## TEXT BLOCK
********

Mimi Lok's Playlist for Her Story Collection "Last of Her Name"

Last of Her Name

In the Book Notes series, authors create and discuss a music playlist that relates in some way to their recently published book.

Previous contributors include Jesmyn Ward, Lauren Groff, Bret Easton Ellis, Celeste Ng, T.C. Boyle, Dana Spiotta, Amy Bloom, Aimee Bender, Heidi Julavits, Hari Kunzru, and many others.

Mimi Lok's collection Last of Her Name features empathetically drawn characters whose lonely lives haunt the reader long after the book is closed.

The New York Times wrote of the book:

"Lok has written the kind of understated book you catch yourself thinking about weeks after you finish it. Absorbing and deeply human, these characters — who either live in China or are of the Chinese diaspora — feel more like people you might’ve known than like fictitious renderings of Lok’s imagination. A pleasure to read and mull over for days."

In her own words, here is Mimi Lok's Book Notes music playlist for her short story collection Last of Her Name:

The stories in Last of Her Name center on the intimate, interconnected lives of diasporic women and the histories they’re born into, and span a wide range of time periods and locales, including '80s UK suburbia, WWII Hong Kong and urban California. Running throughout all of the stories in the collection are themes of love, loss, yearning, and endurance--as I was putting together this playlist, I included tracks that connect to those themes as well as songs that are direct or indirect callouts. Some tracks speak to certain moods or moments in a story. I also thought about the songs that certain characters would listen to even if they’re not directly mentioned--when I’m trying to see a character more clearly, thinking about what music they love, hate, or merely tolerate is a useful exercise. Here’s a little about the stories to contextualize the notes on individual tracks.

********

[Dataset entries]
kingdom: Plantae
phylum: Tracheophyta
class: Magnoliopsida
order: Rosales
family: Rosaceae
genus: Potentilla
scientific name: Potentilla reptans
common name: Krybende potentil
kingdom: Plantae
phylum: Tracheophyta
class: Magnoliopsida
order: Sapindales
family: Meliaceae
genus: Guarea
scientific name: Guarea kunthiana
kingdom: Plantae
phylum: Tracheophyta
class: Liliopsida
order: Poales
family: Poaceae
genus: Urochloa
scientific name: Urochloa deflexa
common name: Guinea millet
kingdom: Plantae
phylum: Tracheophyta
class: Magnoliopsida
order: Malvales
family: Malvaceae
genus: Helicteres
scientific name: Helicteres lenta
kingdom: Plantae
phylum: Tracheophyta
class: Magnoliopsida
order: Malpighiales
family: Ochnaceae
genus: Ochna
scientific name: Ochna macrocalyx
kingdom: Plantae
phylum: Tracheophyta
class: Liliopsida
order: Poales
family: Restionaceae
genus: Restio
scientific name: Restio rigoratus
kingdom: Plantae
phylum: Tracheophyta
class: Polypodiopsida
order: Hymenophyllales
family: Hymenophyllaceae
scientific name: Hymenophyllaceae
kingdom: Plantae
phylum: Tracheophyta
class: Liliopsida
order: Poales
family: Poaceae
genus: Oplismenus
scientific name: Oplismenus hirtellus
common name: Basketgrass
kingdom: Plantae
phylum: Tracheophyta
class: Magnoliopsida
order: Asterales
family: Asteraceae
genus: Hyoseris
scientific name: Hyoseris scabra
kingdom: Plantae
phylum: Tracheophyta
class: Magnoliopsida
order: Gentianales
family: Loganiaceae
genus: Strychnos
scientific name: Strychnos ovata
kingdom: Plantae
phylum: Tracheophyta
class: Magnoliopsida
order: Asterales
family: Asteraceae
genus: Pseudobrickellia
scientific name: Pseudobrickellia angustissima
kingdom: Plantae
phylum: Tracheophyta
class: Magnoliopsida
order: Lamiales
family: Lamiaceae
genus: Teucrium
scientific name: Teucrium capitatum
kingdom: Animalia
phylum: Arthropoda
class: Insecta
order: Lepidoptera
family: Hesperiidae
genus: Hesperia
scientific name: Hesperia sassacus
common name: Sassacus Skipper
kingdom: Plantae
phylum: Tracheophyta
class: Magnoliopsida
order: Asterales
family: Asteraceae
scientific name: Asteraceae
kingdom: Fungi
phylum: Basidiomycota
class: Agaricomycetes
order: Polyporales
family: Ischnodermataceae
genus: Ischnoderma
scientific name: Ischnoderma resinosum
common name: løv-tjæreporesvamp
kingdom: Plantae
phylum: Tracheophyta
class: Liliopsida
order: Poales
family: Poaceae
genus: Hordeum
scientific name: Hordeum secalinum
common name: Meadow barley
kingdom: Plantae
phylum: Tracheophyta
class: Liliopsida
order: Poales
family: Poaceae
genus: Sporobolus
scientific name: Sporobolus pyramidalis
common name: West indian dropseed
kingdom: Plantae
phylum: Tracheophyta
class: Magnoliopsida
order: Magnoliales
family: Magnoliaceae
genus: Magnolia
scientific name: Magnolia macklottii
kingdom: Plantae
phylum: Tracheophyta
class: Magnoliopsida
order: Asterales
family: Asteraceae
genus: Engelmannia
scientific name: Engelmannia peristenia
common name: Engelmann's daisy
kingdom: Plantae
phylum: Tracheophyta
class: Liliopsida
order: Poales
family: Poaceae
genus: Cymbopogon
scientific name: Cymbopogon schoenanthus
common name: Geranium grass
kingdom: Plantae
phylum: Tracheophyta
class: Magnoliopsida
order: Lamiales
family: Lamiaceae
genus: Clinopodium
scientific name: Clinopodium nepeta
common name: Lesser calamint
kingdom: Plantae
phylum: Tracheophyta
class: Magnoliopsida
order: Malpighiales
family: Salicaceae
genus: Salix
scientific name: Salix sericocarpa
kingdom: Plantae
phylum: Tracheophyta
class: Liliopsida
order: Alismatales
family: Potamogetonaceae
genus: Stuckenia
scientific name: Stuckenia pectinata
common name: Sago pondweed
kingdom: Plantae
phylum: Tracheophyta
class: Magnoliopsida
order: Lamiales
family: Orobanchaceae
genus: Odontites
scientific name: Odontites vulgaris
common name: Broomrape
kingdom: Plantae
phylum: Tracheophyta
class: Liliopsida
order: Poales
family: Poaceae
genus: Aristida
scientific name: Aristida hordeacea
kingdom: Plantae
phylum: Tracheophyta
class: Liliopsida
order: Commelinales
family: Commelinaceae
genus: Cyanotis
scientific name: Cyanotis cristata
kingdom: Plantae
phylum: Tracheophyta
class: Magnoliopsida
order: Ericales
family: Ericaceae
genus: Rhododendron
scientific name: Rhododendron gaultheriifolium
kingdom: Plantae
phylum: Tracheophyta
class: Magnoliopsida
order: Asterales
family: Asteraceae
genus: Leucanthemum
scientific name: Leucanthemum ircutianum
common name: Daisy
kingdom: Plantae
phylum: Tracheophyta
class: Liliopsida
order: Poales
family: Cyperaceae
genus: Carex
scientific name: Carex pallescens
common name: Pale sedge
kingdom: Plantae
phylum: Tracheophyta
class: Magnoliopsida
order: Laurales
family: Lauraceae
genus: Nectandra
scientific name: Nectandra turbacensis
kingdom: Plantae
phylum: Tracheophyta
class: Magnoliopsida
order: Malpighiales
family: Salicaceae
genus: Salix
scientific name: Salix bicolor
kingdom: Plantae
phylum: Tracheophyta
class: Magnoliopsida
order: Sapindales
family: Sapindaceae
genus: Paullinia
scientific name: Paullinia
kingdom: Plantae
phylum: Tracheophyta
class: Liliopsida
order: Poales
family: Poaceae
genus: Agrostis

********

## SET TASKS
1. Which three settings does the Book Notes text list among the time periods and locales in Last of Her Name?
2. Quote the Book Notes text from "In the Book" to "and many others.".
3. Please extend the Book Notes text about Mimi Lok's playlist, starting after its final sentence.

## ANSWERS PER TASK
1. '80s UK suburbia, WWII Hong Kong and urban California.

2.
In the Book Notes series, authors create and discuss a music playlist that relates in some way to their recently published book.

Previous contributors include Jesmyn Ward, Lauren Groff, Bret Easton Ellis, Celeste Ng, T.C. Boyle, Dana Spiotta, Amy Bloom, Aimee Bender, Heidi Julavits, Hari Kunzru, and many others.

3.
In the title story, "Last of Her Name," a Chinese girl in 1980’s England dreams of living heroically like the martial artist protagonists of her favorite TV show while, in a series of flashbacks, we see her mother struggling to survive in Hong Kong under the threat of Japanese assault during World War II. In "The Wrong Dave," a soon-to-be-married architect in London strikes up a heartfelt email correspondence with a young woman in Hong Kong. He met her several years ago at a wedding, and when he gets an email from her out of the blue, seeming to pick up a conversation in the middle, he doesn't tell her he thinks she's sent her email to the wrong person named Dave. As he prepares for his wedding to his fiancée Mayling, he finds himself increasingly obsessed with their covert correspondence. In "Bad Influence," we meet Mayling years earlier as a young woman in California, who cannot fathom her estranged, globe-trotting brother Nelson’s joyful rootlessness. In the novella “The Woman in the Closet,” an elderly homeless woman in Hong Kong moves into the closet of a busy, lonely young man and secretly insinuates herself into his life. “Wedding Night” centers on a fragile, unconventional romance between a “bad girl” from the city and a young man from a rural village that is threatened by societal mores.

Meng Zhong Ren/Dreams Faye Wong (“The Wrong Dave”)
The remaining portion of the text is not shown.